Tax expenditures reduce the revenue the government would otherwise collect and are often similar to direct government spending in their goals as they seek to promote activities such as charitable giving and homeownership.
In 2013, federal tax expenditures are estimated to total about $1.1 trillion, rivaling total federal “discretionary” spending that Congress allocates annually to areas such as defense, education, and transportation.
Itemized deductions have been identified in various proposals under discussion in Washington as a target for tax reform and as a group are estimated to total about $215 billion in forgone revenue in 2013 (see definition of summing tax expenditures). This amount is on a par with the largest single tax expenditures. The earned income tax credit ($58 billion) and the child tax credit ($41 billion) are some of the biggest federal tax credits.

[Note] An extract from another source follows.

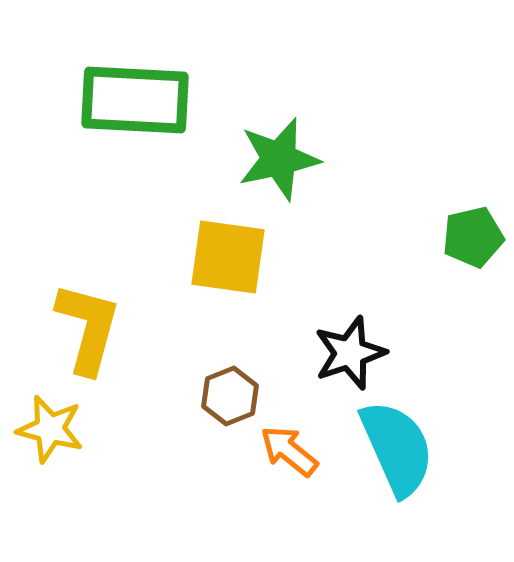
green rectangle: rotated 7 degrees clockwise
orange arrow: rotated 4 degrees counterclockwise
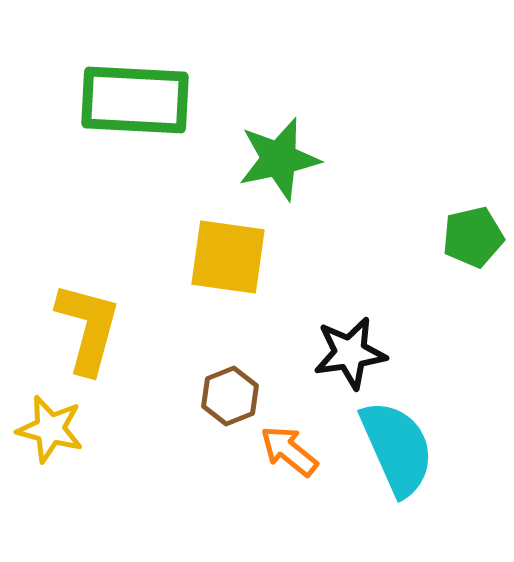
black star: rotated 10 degrees clockwise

The geographic distribution of federal tax expenditures is influenced by how a particular expenditure is structured as well as differences across states in income and other demographic characteristics, economic conditions, state tax structures, and other factors.
It is important to note that deduction amounts shown in the maps are not comparable, and cannot be added to, the credit amounts. This is because deductions reduce the amount of income that is subject to tax, whereas credits reduce the tax amount itself. Thus, the deduction amounts do not reflect the direct impact on a filer’s tax bill while the credit amounts do.